In other words, one million Australian families are going to have their working lives thrown into chaos by the decision of a Labor government, if it were elected, to abolish AWAs. This will hurt Australian families. It will not only hurt Australian families; it will hurt the industries of Western Australia. The mining industry of Western Australia dreads the idea of AWAs being abolished because AWAs lie at the heart of the success, the prosperity and the progress of the mining industry of Western Australia. We are constantly told by the current spokesman on industrial relations, the member for Perth, that all our economic prosperity comes out of the mining industry.

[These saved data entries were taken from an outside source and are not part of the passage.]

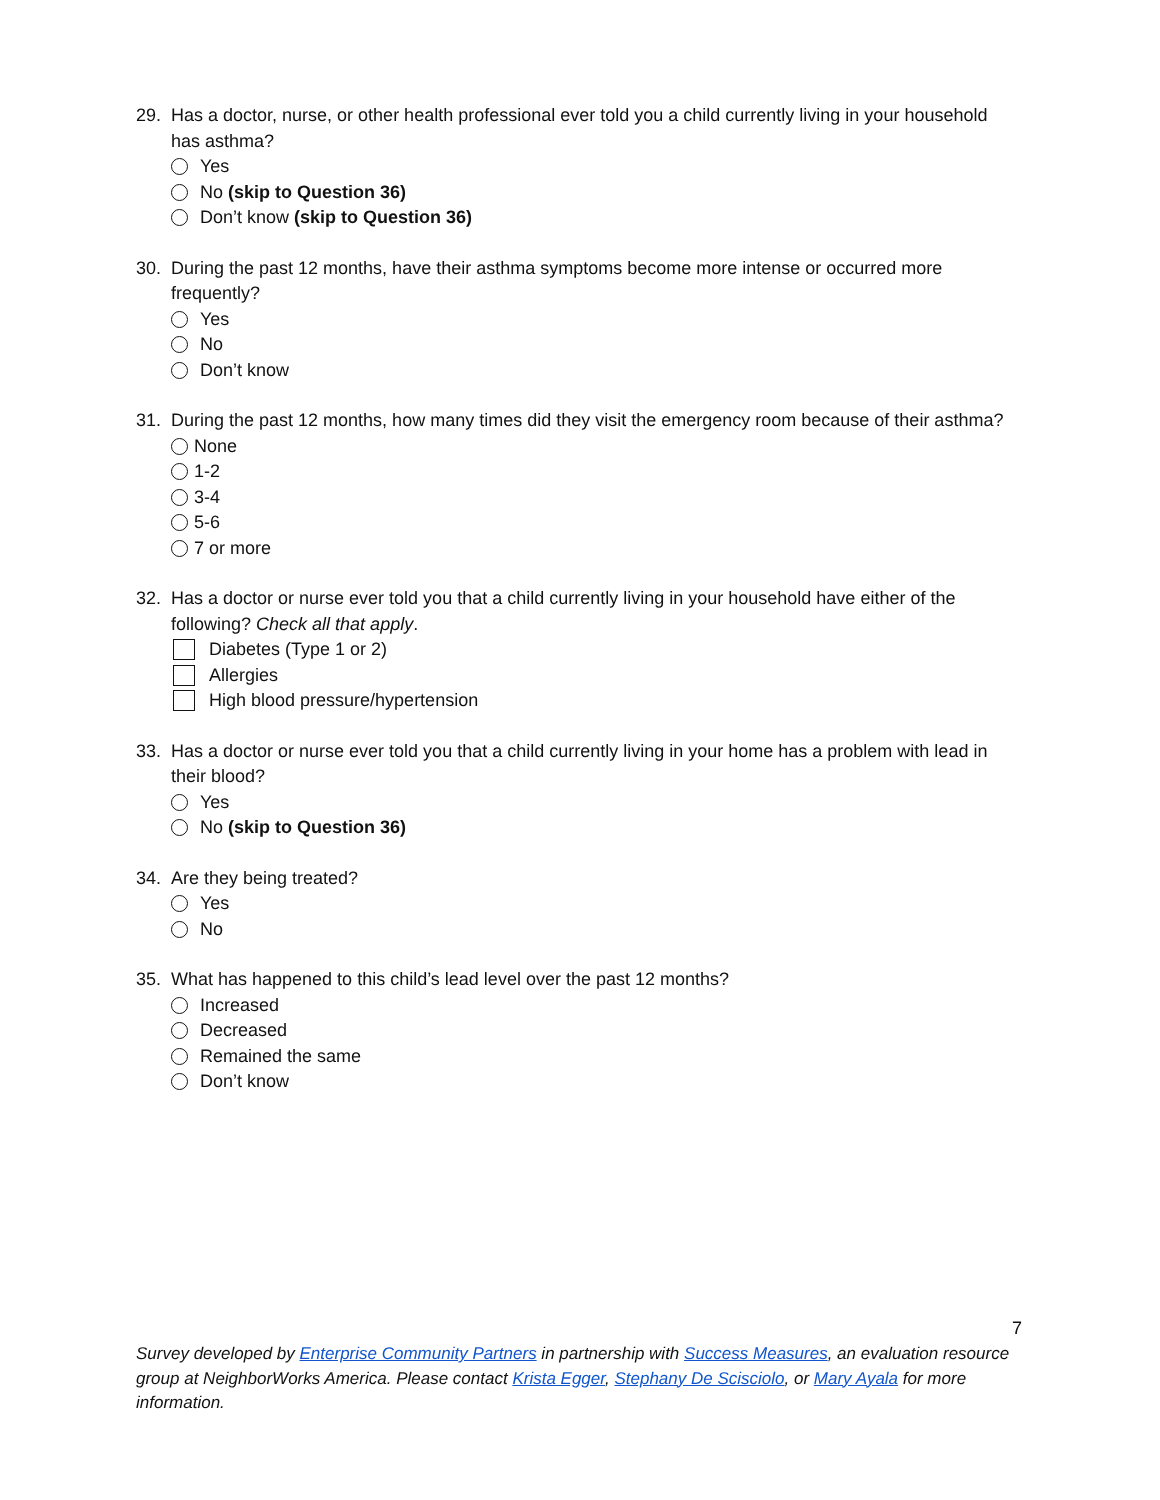29. Has a doctor, nurse, or other health professional ever told you a child currently living in your household has asthma?
Yes
No (skip to Question 36)
Don’t know (skip to Question 36)
30. During the past 12 months, have their asthma symptoms become more intense or occurred more frequently?
Yes
No
Don’t know
31. During the past 12 months, how many times did they visit the emergency room because of their asthma?
None
1-2
3-4
5-6
7 or more
32. Has a doctor or nurse ever told you that a child currently living in your household have either of the following? Check all that apply.
Diabetes (Type 1 or 2)
Allergies
High blood pressure/hypertension
33. Has a doctor or nurse ever told you that a child currently living in your home has a problem with lead in their blood?
Yes
No (skip to Question 36)
34. Are they being treated?
Yes
No
35. What has happened to this child’s lead level over the past 12 months?
Increased
Decreased
Remained the same
Don’t know
7
Survey developed by Enterprise Community Partners in partnership with Success Measures, an evaluation resource group at NeighborWorks America. Please contact Krista Egger, Stephany De Scisciolo, or Mary Ayala for more information.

That is not correct, but I certainly acknowledge that the mining industry has been a very important part of it. So far from AWAs being bad news for families, they provide families with higher incomes, the flexibility of working from home, the flexible use of annual leave and sick leave, job sharing, and flexible start and finish times. Yet because the unions want it, the Labor Party would sweep all of this away and throw the working lives of a million Australians into chaos.